Konserviert im Baumharz: Bienen vor ihrer Entdeckung ausgestorben
Stachellose Bienen aus Ostafrika stehen für „verstecktes Artensterben“
Senckenberg-Wissenschaftlerin Dr. Mónica M. Solórzano Kraemer hat gemeinsam mit einem internationalen Team in Baumharz und Kopal eingeschlossene stachellose Bienen aus Ostafrika untersucht. In ihrer im Fachjournal „The Holocene“ veröffentlichten Studie beschreiben sie zwei neue Arten und erläutern, dass diese höchstwahrscheinlich vor ihrer Entdeckung ausgestorben sind. Die Küstenwälder, aus denen die Bienen stammen, gehören zu den am stärksten bedrohten Gebieten weltweit.
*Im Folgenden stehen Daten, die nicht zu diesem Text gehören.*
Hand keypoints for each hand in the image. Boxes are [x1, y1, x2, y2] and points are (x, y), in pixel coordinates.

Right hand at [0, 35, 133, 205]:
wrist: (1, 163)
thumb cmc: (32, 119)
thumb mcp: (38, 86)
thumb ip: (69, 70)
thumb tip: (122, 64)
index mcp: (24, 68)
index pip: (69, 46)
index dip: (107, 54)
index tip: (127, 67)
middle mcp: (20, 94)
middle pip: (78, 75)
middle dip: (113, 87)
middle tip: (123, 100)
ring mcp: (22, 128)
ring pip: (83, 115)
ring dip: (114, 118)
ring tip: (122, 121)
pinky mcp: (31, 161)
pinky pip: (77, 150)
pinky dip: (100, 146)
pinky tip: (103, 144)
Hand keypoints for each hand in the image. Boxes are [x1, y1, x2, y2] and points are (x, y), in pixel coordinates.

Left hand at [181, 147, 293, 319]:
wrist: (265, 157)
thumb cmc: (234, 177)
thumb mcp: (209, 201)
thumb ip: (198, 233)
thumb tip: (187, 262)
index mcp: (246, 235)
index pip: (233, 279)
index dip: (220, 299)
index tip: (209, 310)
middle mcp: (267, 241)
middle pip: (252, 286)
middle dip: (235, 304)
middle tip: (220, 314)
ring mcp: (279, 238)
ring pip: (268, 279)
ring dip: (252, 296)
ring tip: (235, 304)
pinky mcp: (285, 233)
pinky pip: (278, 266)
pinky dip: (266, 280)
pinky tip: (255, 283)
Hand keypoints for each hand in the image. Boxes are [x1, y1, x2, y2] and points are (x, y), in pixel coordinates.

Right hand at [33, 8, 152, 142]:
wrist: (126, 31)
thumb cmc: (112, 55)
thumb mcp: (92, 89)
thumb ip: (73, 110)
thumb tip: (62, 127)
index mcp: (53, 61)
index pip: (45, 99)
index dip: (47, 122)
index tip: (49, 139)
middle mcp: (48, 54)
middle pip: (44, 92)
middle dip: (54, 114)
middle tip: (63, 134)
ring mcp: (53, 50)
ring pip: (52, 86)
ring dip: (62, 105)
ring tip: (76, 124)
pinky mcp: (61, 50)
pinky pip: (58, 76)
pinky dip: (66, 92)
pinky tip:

Die Wälder Ostafrikas und der Küstenwald Madagaskars gehören zu den am stärksten bedrohten Ökosystemen der Welt. Mehr als 90 Prozent des Waldes wurden dort abgeholzt; allein im Jahr 2020 gingen in Madagaskar 241 Kilohektar Baumbestand verloren. „Dennoch gelten diese Gebiete immer noch als ‚Hotspots der Artenvielfalt‘“, erklärt Dr. Mónica M. Solórzano Kraemer vom Senckenberg Forschungsinstitut und Naturmuseum Frankfurt und fährt fort: „Ihre Biodiversität war in der Vergangenheit aber ungleich höher – das ‚erzählen‘ uns unter anderem Insekten-Einschlüsse in versteinerten Harzen.“
Solórzano Kraemer hat mit einem Team aus Spanien (Universitat de Barcelona und Instituto Geológico y Minero de España-CSIC), den USA (University of Kansas) und Deutschland (Helmholtz-Zentrum Hereon – DESY) mehrere dieser Baumharze (sogenannte „Defaunation resin“) und Kopale untersucht. Sie fanden darin Einschlüsse von stachellosen Bienen (Meliponini) – die jüngsten waren von 2015, die ältesten etwa 3.000 Jahre alt. Innerhalb der 36 untersuchten Exemplare konnten die Forschenden drei bekannte Arten identifizieren sowie zwei neue Arten
– Axestotrigona kitingae sp. nov. und Hypotrigona kleineri sp. nov. – beschreiben.
„Ostafrika und -Madagaskar sind heute stark fragmentierte Landschaften. Wir gehen daher davon aus, dass die neu entdeckten Arten heute bereits ausgestorben sind“, sagt Solórzano Kraemer und erläutert: „Meliponini-Arten reagieren sehr empfindlich auf Umweltveränderungen, da diese sozial in Kolonien lebenden Bienen auf Pollen, Nektar und Harz der sie umgebenden Flora angewiesen sind. Aus diesem Grund sowie wegen der umfassenden, vom Menschen verursachten Lebensraumveränderung in den letzten 150 Jahren in ganz Ostafrika, erscheint es unwahrscheinlich, dass die Arten noch am Leben sind.“
Die Forscher*innen sprechen in ihrer Studie von einem „versteckten Verlust“ der Biodiversität: Ein Aussterben von Arten, bevor sie in ihrer natürlichen Umgebung entdeckt und beschrieben werden konnten. „Bislang standen vor allem Einschlüsse in Bernsteinen im wissenschaftlichen Fokus. Harz und Kopale konservieren Organismen aber in vergleichbar guter Erhaltung und sind damit wichtige Werkzeuge, um den Wandel in einer Faunenzusammensetzung nachzuweisen. Sie zeigen uns, wie die Insektenwelt vor dem Beginn des Anthropozäns, des vom Menschen beeinflussten Zeitalters, aussah und sollten daher definitiv mehr Beachtung erfahren“, schließt Solórzano Kraemer.